INNOVATION & PIPELINE
For the treatment of Insomnia and Mood Disorders
MIN-202 is an innovative selective orexin 2 receptor antagonist under development for the treatment of insomnia and related mood disorders. Insomnia is the repeated difficulty with sleep initiation, maintenance or quality that occurs despite adequate time and opportunity for sleep, resulting in daytime impairment. Insomnia can be the primary condition for patients or a secondary symptom of, and contributor to, another medical or psychiatric condition, such as mood disorders or schizophrenia.
In the brain, the orexin system is involved in the control of several key functions, including metabolism and wakefulness. MIN-202 seeks to inhibit the activity of the neurons that promote wakefulness by selectively blocking the orexin 2 receptor. Rather than making an individual sleepier, blocking the orexin 2 receptor reduces the level of the neurotransmitters that signal the brain to maintain vigilance and wakefulness, which can be helpful for patients with insomnia. In addition, we believe this approach may help preserve physiologic and restorative sleep, with improved safety and tolerability over current treatments. Recent research also shows that the orexin system affects the secretion and control of stress hormones like the ones involved in the hypothalamic-pituitary-adrenal or HPA axis (e.g., adrenocorticotropic hormone and cortisol). The HPA axis is known to be overactive in depressed patients a significant proportion of whom suffer from insomnia. We are jointly developing MIN-202 under a co-development and license agreement with Janssen Pharmaceutica N.V., a Johnson & Johnson company.
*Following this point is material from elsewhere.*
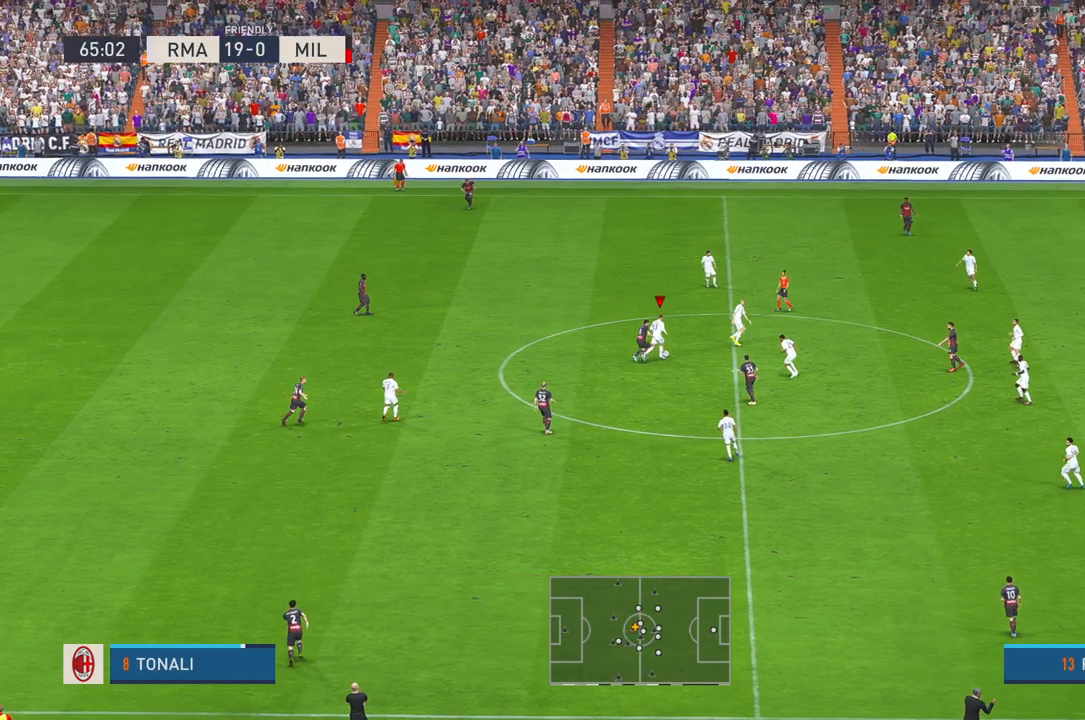
{"dt_ms": 500, "buttons": ["R2"], "left_stick": "up-right", "right_stick": "center", "events": []}
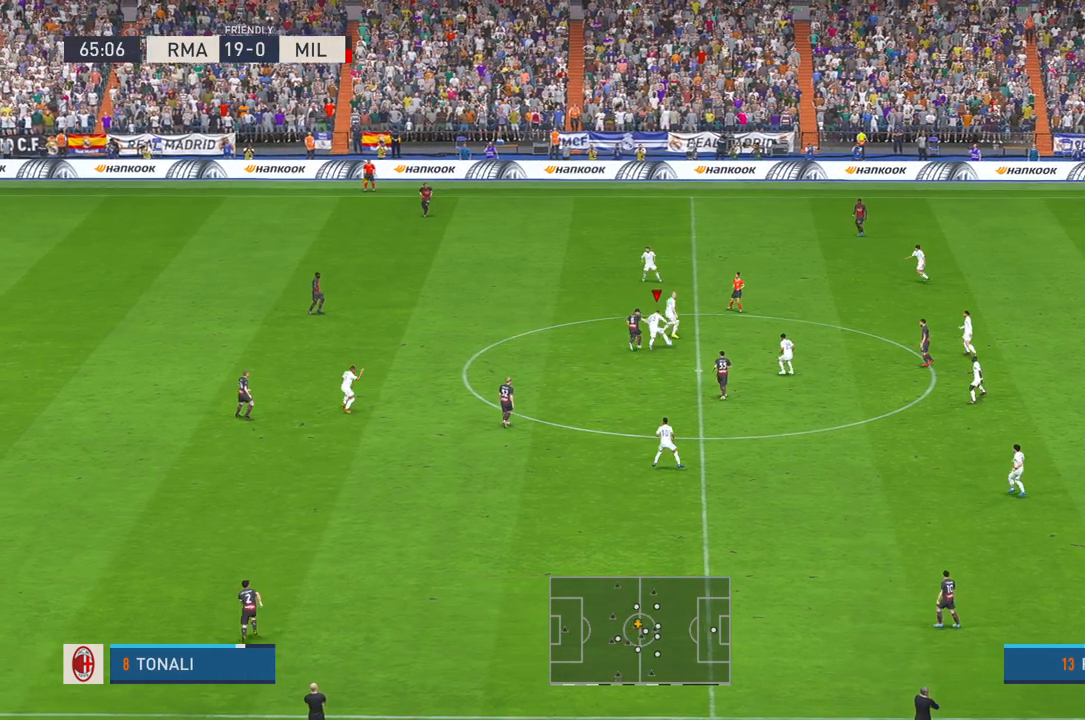
{"dt_ms": 500, "buttons": ["R2"], "left_stick": "up-right", "right_stick": "center", "events": [[83, "L1", "down"], [183, "L1", "up"]]}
Recent Developments and Next Steps
In January 2016, we announced top line results from a Phase IIa clinical trial of MIN-202 for the treatment of insomnia disorder. The trial was a randomized, two way, cross-over, placebo-controlled double-blind study to evaluate the effect of MIN-202 on sleep and daytime functioning in 28 patients with insomnia disorder without psychiatric co-morbidity. Patients were given MIN-202 or placebo in a cross-over design for treatment periods of five days, separated by a washout period. The trial was conducted at clinical sites in the United States and Europe.
Patients treated with MIN-202 in the trial were observed to have statistically significant improvements in key sleep parameters, compared to patients treated with placebo. These parameters include sleep efficiency as measured by objective polysomnography, the primary endpoint of the trial, for which a positive efficacy signal was observed with a 40 milligram dose of MIN-202 versus placebo (p<0.001). Additional significant positive efficacy signals were observed for key secondary parameters, including latency to persistent sleep, wake after sleep onset, and total sleep time. No serious adverse events were observed in this trial, and preliminary data indicate that MIN-202 was well tolerated by patients. The most common treatment-emergent adverse events associated with exposure to MIN-202 during the double-blind phase of the study were somnolence and abnormal dreams.
In March 2016, we announced top line results from a Phase Ib clinical trial in MDD with MIN-202. MIN-202 was observed to result in consistent improvements in the symptoms of depression in MDD patients in this trial. MIN-202 was observed to be well tolerated by study participants over a one-month treatment duration, with no new emerging safety signals and no serious adverse events.
The next steps in the development of MIN-202 include the initiation of three Phase 2b trials in the second half of 2017. These will include two trials in comorbid insomnia in patients suffering from depressive disorders and one in insomnia without neuro-psychiatric comorbid symptoms.